National Broadband Plan in trouble after SSE pulls out of consortium bidding for contract
Plans to roll out high-speed internet as part of the Government’s National Broadband Plan are in trouble after SSE pulled out of a consortium bidding for the contract.
The Enet consortium, of which SSE was a member, is the sole remaining bidder for the plan. Telecoms firm Eir pulled out of the tendering process earlier this year.
SSE’s decision to leave the consortium raises questions about the future of the Government’s plan of supplying high speed broadband to more than 500,000 homes across the country.
Sources told Indpendent.ie that SSE has left the consortium. Enet said it is now “considering and reviewing structures”.
In a statement this evening Enet Chairman David McCourt told Independent.ie the consortium is still committed to the broadband plan.
“While we cannot publicly discuss the NBP process, I do want to take this opportunity to underline, in the strongest possible terms, our continued commitment to Ireland and to the government's policy of delivering a high-speed rural broadband network,” he said.
“The consortium has always understood the criticality of the project to the State. As a result we are considering and reviewing structures so as to ensure the optimum response to the tender process for the National Broadband Plan by a group of investors with unmatched success in telecoms, infrastructure and Public Private Partnerships to deliver it.”

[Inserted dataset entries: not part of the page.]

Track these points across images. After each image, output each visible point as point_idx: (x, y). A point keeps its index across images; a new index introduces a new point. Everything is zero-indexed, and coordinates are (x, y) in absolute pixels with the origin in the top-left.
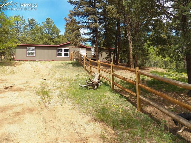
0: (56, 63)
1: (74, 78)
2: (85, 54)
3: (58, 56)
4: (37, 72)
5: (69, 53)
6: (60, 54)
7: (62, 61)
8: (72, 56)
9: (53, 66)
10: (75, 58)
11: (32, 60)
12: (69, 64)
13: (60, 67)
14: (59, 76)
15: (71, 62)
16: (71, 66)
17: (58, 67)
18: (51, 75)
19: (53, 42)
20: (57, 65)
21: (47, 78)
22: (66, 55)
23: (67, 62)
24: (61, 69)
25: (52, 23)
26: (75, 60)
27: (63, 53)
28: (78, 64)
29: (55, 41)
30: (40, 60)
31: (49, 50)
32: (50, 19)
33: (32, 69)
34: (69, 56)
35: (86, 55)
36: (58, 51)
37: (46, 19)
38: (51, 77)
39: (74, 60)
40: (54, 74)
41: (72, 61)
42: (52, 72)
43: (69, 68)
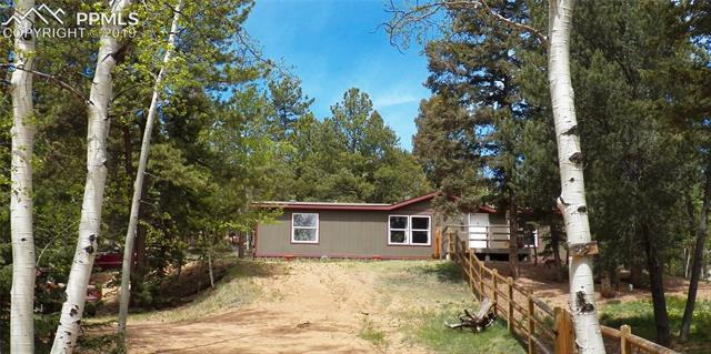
0: (389, 269)
1: (438, 312)
2: (484, 237)
3: (392, 241)
4: (341, 295)
5: (429, 230)
6: (399, 237)
7: (407, 262)
8: (440, 242)
9: (382, 278)
10: (448, 250)
11: (307, 254)
12: (429, 271)
13: (402, 280)
14: (400, 306)
15: (433, 264)
16: (433, 279)
17: (394, 281)
18: (378, 302)
19: (370, 179)
20: (392, 274)
21: (370, 309)
22: (420, 238)
23: (423, 263)
24: (404, 288)
25: (367, 105)
26: (448, 256)
27: (409, 231)
28: (455, 272)
29: (380, 179)
30: (334, 254)
31: (364, 223)
32: (360, 94)
33: (323, 286)
34: (429, 243)
35: (487, 241)
36: (392, 226)
37: (346, 95)
38: (380, 309)
39: (444, 257)
40: (387, 301)
41: (439, 262)
42: (380, 296)
43: (427, 286)
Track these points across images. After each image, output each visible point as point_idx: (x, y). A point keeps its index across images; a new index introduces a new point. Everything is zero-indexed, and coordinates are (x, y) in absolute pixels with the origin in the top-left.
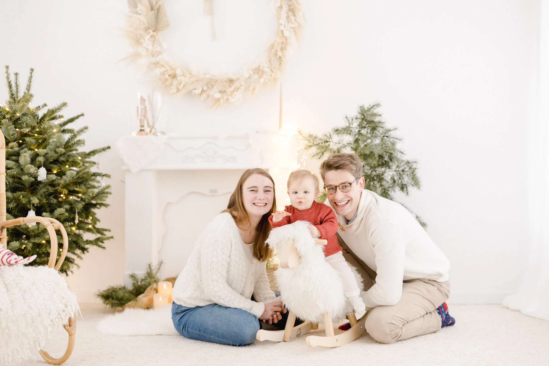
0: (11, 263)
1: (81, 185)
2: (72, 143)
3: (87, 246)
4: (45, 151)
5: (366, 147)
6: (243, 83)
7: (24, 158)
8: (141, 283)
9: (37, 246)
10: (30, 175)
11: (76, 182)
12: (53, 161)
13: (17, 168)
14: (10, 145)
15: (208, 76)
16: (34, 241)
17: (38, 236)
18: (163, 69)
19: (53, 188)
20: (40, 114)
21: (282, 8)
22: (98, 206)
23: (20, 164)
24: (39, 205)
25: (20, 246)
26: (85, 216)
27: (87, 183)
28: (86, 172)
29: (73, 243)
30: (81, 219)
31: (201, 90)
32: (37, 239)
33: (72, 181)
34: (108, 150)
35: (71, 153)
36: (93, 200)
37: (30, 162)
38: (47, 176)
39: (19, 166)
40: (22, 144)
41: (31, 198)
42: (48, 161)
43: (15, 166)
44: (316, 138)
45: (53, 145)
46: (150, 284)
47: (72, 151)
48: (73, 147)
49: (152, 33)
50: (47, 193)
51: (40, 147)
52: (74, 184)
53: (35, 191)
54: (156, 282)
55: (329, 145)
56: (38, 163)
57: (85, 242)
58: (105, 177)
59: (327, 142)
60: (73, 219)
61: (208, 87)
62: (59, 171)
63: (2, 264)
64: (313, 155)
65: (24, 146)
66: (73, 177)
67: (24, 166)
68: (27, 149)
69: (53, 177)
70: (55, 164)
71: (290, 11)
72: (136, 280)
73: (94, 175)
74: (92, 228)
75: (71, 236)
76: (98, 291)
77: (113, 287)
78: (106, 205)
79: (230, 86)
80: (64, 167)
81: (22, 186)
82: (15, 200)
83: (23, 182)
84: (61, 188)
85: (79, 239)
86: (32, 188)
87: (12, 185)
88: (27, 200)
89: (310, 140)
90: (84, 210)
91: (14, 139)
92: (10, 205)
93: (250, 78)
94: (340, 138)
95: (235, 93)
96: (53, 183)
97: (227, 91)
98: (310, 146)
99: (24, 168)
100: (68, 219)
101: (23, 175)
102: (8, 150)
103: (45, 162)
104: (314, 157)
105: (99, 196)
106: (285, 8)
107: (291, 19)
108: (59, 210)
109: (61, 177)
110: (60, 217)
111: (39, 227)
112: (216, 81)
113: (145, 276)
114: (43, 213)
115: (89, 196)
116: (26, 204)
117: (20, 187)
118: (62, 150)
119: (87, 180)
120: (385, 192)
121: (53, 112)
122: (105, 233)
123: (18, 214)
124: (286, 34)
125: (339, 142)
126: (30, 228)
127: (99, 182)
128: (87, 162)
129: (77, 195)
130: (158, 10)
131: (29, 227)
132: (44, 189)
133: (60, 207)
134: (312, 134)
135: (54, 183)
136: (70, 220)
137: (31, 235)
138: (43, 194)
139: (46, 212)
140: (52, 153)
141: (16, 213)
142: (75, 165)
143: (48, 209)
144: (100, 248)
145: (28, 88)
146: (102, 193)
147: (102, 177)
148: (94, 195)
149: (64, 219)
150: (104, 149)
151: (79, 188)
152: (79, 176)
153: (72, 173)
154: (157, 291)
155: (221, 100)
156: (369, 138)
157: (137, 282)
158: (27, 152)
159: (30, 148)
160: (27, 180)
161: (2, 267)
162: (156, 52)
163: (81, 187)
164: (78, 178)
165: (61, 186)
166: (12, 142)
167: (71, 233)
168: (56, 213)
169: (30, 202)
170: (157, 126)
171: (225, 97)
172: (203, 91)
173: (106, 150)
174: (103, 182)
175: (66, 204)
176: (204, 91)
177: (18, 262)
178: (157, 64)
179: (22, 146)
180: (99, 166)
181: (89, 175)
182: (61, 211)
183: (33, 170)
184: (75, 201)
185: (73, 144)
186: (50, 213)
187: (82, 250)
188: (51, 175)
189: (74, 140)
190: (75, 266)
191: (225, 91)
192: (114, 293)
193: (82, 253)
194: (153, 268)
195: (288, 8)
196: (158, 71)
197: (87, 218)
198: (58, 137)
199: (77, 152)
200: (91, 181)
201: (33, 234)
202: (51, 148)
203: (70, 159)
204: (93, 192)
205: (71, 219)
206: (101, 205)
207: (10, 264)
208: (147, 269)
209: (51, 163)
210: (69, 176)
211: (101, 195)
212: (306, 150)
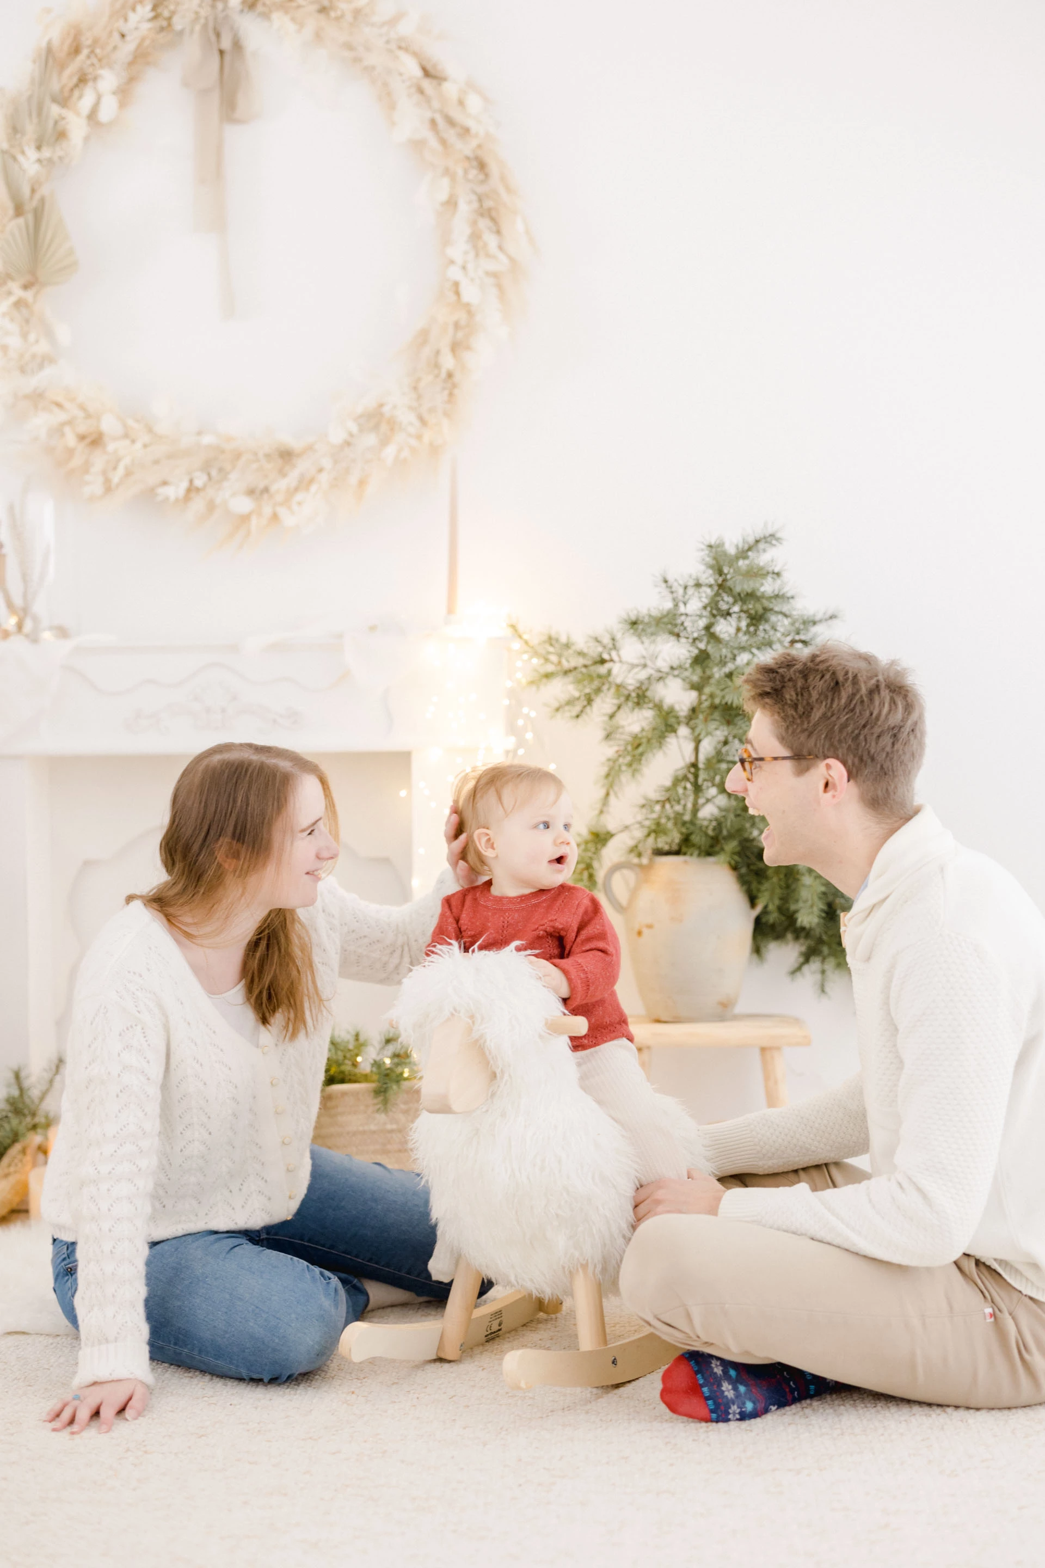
5: (732, 680)
6: (327, 463)
15: (207, 440)
18: (59, 417)
21: (455, 204)
31: (184, 485)
44: (567, 646)
49: (18, 293)
54: (41, 1127)
55: (610, 671)
59: (603, 661)
61: (209, 475)
64: (556, 705)
71: (482, 215)
79: (282, 473)
89: (549, 653)
93: (348, 444)
94: (646, 649)
95: (299, 497)
97: (273, 488)
98: (548, 676)
104: (559, 715)
106: (465, 207)
107: (485, 245)
112: (238, 455)
113: (1, 1111)
124: (470, 293)
125: (642, 661)
130: (38, 214)
134: (553, 635)
155: (254, 521)
156: (742, 648)
162: (34, 356)
170: (39, 607)
171: (267, 510)
172: (192, 490)
176: (198, 490)
178: (37, 398)
191: (266, 490)
195: (476, 205)
196: (41, 422)
208: (8, 1085)
212: (534, 688)
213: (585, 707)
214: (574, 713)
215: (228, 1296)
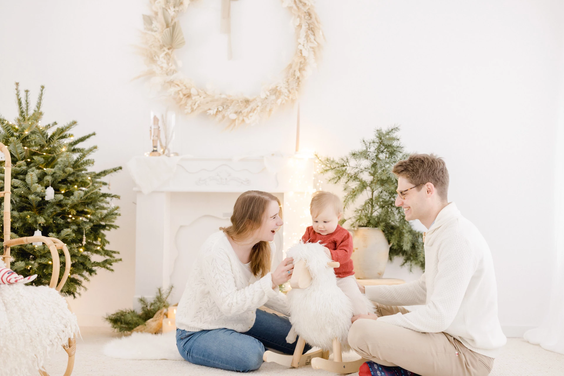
0: (11, 281)
1: (89, 206)
2: (81, 162)
3: (94, 268)
4: (53, 170)
5: (384, 172)
6: (260, 104)
7: (31, 177)
8: (150, 307)
9: (43, 266)
10: (37, 194)
11: (84, 202)
12: (61, 180)
13: (24, 187)
14: (18, 163)
15: (223, 96)
16: (40, 262)
17: (45, 257)
18: (178, 88)
19: (60, 208)
20: (50, 133)
21: (301, 26)
22: (107, 228)
23: (26, 183)
24: (45, 225)
25: (25, 266)
26: (93, 237)
27: (96, 203)
28: (94, 192)
29: (80, 265)
30: (89, 241)
31: (216, 110)
32: (43, 259)
33: (80, 201)
34: (120, 170)
35: (80, 173)
36: (101, 221)
37: (37, 182)
38: (54, 196)
39: (25, 185)
40: (31, 163)
41: (38, 218)
42: (56, 181)
43: (22, 184)
44: (333, 161)
45: (61, 164)
46: (159, 309)
47: (81, 170)
48: (82, 166)
49: (167, 51)
50: (54, 213)
51: (49, 166)
52: (82, 205)
53: (42, 211)
54: (167, 306)
55: (346, 169)
56: (45, 182)
57: (93, 264)
58: (114, 198)
59: (344, 166)
60: (81, 241)
61: (223, 107)
62: (67, 191)
63: (1, 282)
64: (330, 179)
65: (32, 165)
66: (81, 197)
67: (31, 185)
68: (34, 167)
69: (61, 197)
70: (64, 184)
71: (309, 30)
72: (145, 304)
73: (104, 195)
74: (101, 250)
75: (78, 257)
76: (107, 315)
77: (122, 311)
78: (115, 227)
79: (246, 107)
80: (73, 187)
81: (29, 206)
82: (21, 219)
83: (31, 201)
84: (68, 208)
85: (86, 261)
86: (39, 208)
87: (19, 204)
88: (33, 219)
89: (327, 164)
90: (92, 232)
91: (23, 157)
92: (16, 224)
93: (266, 98)
94: (357, 163)
95: (251, 114)
96: (60, 203)
97: (243, 112)
98: (327, 171)
99: (31, 187)
100: (76, 240)
101: (30, 194)
102: (16, 169)
103: (54, 181)
104: (330, 182)
105: (108, 218)
106: (304, 27)
107: (310, 38)
108: (65, 231)
109: (69, 196)
110: (67, 237)
111: (45, 247)
112: (232, 101)
113: (154, 301)
114: (50, 233)
115: (98, 217)
116: (32, 223)
117: (28, 206)
118: (70, 170)
119: (95, 201)
120: (403, 219)
121: (62, 130)
122: (114, 255)
123: (24, 234)
124: (305, 53)
125: (356, 166)
126: (36, 249)
127: (108, 203)
128: (97, 182)
129: (86, 216)
130: (174, 27)
131: (35, 247)
132: (51, 208)
133: (68, 227)
134: (329, 158)
135: (62, 203)
136: (78, 241)
137: (37, 255)
138: (50, 214)
139: (53, 232)
140: (60, 173)
141: (22, 233)
142: (84, 185)
143: (55, 230)
144: (108, 271)
145: (39, 105)
146: (112, 214)
147: (111, 198)
148: (103, 217)
149: (71, 240)
150: (115, 170)
151: (88, 209)
152: (88, 196)
153: (79, 193)
154: (166, 315)
155: (237, 121)
156: (387, 163)
157: (147, 306)
158: (35, 171)
159: (38, 166)
160: (34, 199)
161: (2, 286)
162: (171, 70)
163: (90, 208)
164: (86, 198)
165: (69, 206)
166: (20, 160)
167: (78, 255)
168: (63, 233)
169: (36, 222)
170: (170, 146)
171: (241, 118)
172: (218, 112)
173: (117, 171)
174: (112, 203)
175: (74, 225)
176: (220, 111)
177: (18, 281)
178: (171, 83)
179: (30, 164)
180: (110, 187)
181: (98, 196)
182: (67, 232)
183: (40, 190)
184: (83, 222)
185: (83, 164)
186: (57, 234)
187: (89, 272)
188: (59, 195)
189: (83, 159)
190: (82, 288)
191: (241, 112)
192: (123, 317)
193: (89, 275)
194: (163, 292)
195: (307, 27)
196: (173, 90)
197: (96, 239)
198: (67, 156)
199: (86, 172)
200: (99, 201)
201: (39, 255)
202: (59, 168)
203: (79, 179)
204: (101, 213)
205: (79, 239)
206: (111, 226)
207: (10, 283)
208: (157, 293)
209: (60, 182)
210: (77, 196)
211: (109, 216)
212: (322, 174)
213: (338, 180)
214: (335, 182)
215: (231, 346)
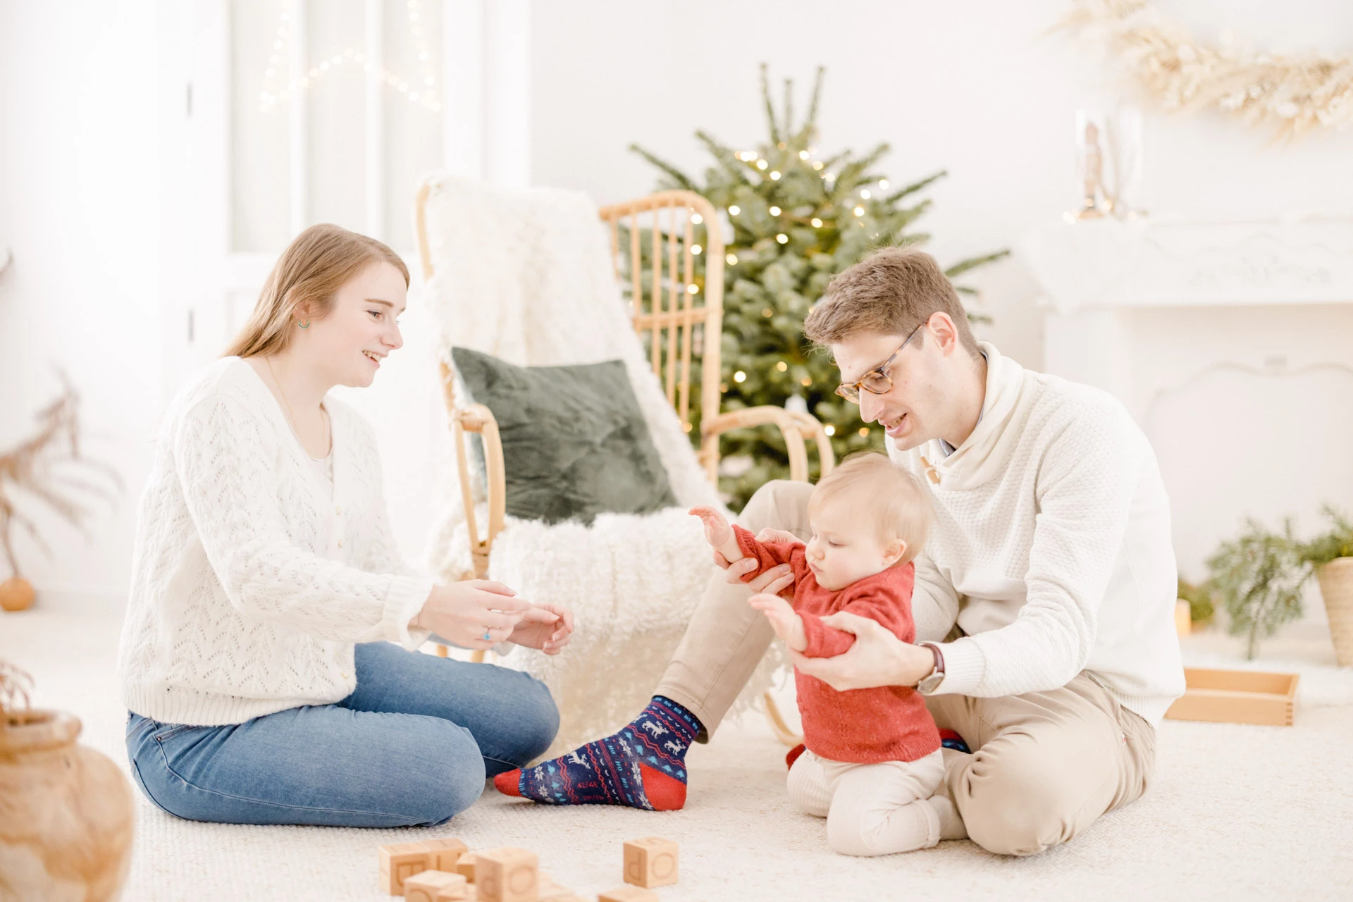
7: (777, 276)
13: (761, 299)
15: (1262, 60)
18: (1148, 49)
20: (830, 177)
23: (766, 289)
31: (1243, 96)
34: (1005, 259)
37: (792, 288)
39: (764, 295)
40: (786, 245)
43: (757, 294)
45: (852, 245)
61: (1263, 88)
65: (788, 248)
79: (1322, 83)
81: (779, 343)
86: (804, 348)
95: (1335, 101)
97: (1314, 95)
112: (1286, 70)
121: (858, 167)
155: (1298, 122)
160: (788, 328)
162: (1129, 5)
166: (760, 240)
170: (1127, 195)
171: (1308, 113)
172: (1249, 100)
173: (998, 260)
176: (1253, 100)
178: (1131, 37)
179: (785, 249)
183: (800, 305)
196: (1133, 54)
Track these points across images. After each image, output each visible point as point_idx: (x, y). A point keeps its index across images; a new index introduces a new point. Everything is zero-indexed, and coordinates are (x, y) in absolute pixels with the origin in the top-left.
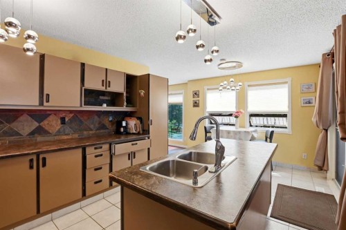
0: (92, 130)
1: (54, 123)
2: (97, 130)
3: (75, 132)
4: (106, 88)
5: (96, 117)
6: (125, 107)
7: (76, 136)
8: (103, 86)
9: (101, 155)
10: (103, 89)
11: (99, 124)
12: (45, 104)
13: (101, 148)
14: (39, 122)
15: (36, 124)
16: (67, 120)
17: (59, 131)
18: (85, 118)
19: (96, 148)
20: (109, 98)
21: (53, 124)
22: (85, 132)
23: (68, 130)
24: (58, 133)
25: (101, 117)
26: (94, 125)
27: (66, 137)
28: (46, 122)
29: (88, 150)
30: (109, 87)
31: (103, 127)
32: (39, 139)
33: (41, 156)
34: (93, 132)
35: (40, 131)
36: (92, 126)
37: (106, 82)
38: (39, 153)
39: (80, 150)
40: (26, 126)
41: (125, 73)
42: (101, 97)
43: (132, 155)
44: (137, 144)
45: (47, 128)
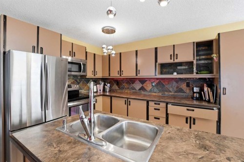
0: (171, 92)
1: (148, 85)
2: (176, 92)
3: (160, 91)
4: (174, 60)
5: (174, 83)
6: (195, 74)
7: (160, 94)
8: (171, 59)
9: (159, 110)
10: (172, 61)
11: (177, 88)
12: (138, 75)
13: (159, 104)
14: (142, 84)
15: (141, 85)
16: (155, 84)
17: (151, 90)
18: (167, 83)
19: (155, 104)
20: (187, 67)
22: (166, 93)
23: (156, 90)
24: (151, 91)
25: (179, 83)
26: (173, 89)
27: (154, 94)
28: (145, 84)
29: (151, 103)
30: (177, 59)
32: (142, 92)
33: (129, 100)
34: (172, 93)
35: (142, 89)
36: (171, 89)
37: (174, 55)
38: (128, 98)
39: (146, 102)
40: (138, 86)
41: (194, 42)
42: (179, 68)
43: (191, 121)
44: (193, 110)
45: (145, 87)
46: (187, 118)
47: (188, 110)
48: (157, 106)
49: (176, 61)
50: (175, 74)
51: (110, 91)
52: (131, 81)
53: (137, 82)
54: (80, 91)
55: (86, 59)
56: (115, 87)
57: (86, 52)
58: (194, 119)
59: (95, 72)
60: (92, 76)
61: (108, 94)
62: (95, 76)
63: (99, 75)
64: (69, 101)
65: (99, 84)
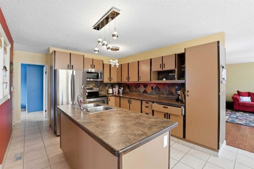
0: (164, 94)
2: (168, 95)
3: (157, 94)
4: (162, 69)
5: (167, 87)
6: (176, 80)
7: (157, 96)
8: (160, 68)
9: (148, 107)
11: (169, 91)
12: (140, 81)
13: (148, 103)
15: (144, 89)
16: (154, 88)
17: (151, 92)
18: (162, 87)
19: (146, 103)
21: (149, 90)
22: (161, 95)
23: (154, 93)
24: (151, 94)
25: (170, 87)
27: (153, 96)
28: (147, 88)
30: (164, 67)
31: (172, 94)
32: (145, 95)
33: (131, 100)
35: (145, 92)
36: (164, 92)
37: (162, 65)
38: (130, 98)
39: (140, 101)
40: (142, 89)
41: (176, 54)
42: (170, 74)
43: (167, 116)
44: (167, 108)
45: (147, 91)
46: (165, 114)
47: (164, 107)
48: (147, 105)
49: (164, 69)
50: (164, 79)
51: (123, 93)
52: (137, 85)
53: (142, 86)
54: (100, 92)
55: (103, 69)
56: (127, 90)
57: (103, 64)
58: (169, 115)
59: (110, 78)
60: (108, 82)
61: (121, 95)
62: (110, 81)
63: (114, 80)
64: (87, 98)
65: (115, 88)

A spokesman for SSE said: “We have nothing further to add beyond the statement of the Consortium.”
Fianna Fáil communications spokesman Timmy Dooley said SSE’s decision show’s the Government’s tendering process to roll out the plan has been too complex.
“It also clearly shows the Government has low-balled in terms of what it is willing to pay.
“We have been saying for some time that the process is too complex and this is highlighted by the list of firms to have pulled out of the procurement process.
“Vodafone has pulled out, the ESB pulled out and Eir has most recently pulled out. They clearly saw some problems here. Companies of their size and scale and their advanced technological knowhow pulling out must signal there is something inherently wrong with the project.”
The Government had rolled out the National Broadband Plan as a remedy to the lack of adequate high speed internet available in rural areas.
A spokesperson for the Department of Communications said: “The Department of Communications, Climate Action & Environment is in the final stages of a procurement process to appoint a company to rollout high speed broadband to all houses and businesses in every area of the country.
“We are expecting the final tender in the coming weeks with a conclusion to the process expected shortly thereafter.
“Details of the procurement process remain confidential until a preferred bidder is appointed and progress to award a contract is finalised.”
Labour TD Sean Sherlock said Communications Minister Denis Naughten has “serious questions to answer”.
“We’ve had a litany of withdrawals from the process on his watch. The next moves from Government on this will be critical,” Mr Sherlock said.
“Public trust is shot to pieces and the broadband plan is in shambles, and citizens will bear the brunt of this latest failure.”
Sinn Fein said the broadband plan is hanging by a thread.
"The programme for government promised to deliver broadband to every home across Ireland by 2020, but as we can clearly see this will be another election promise broken by Fine Gael,” said Laois-Offaly TD Brian Stanley/
"The government must to go back to the drawing board on this one and find an alternative, effective plan on ensuring everybody has access to broadband across Ireland."
Under the plan more than 400,000 homes and business were to connected to the State-subsidised scheme.
Last month Mr McCourt distanced himself from claims the scheme will cost €1.1bn to build. He had been quoted in a UK magazine as saying that the €1.1bn would be divided into €100m up front each from his own Enet, SSE and UK infrastructure group John Laing, with a further €200m for design and construction and the rest in bank debt.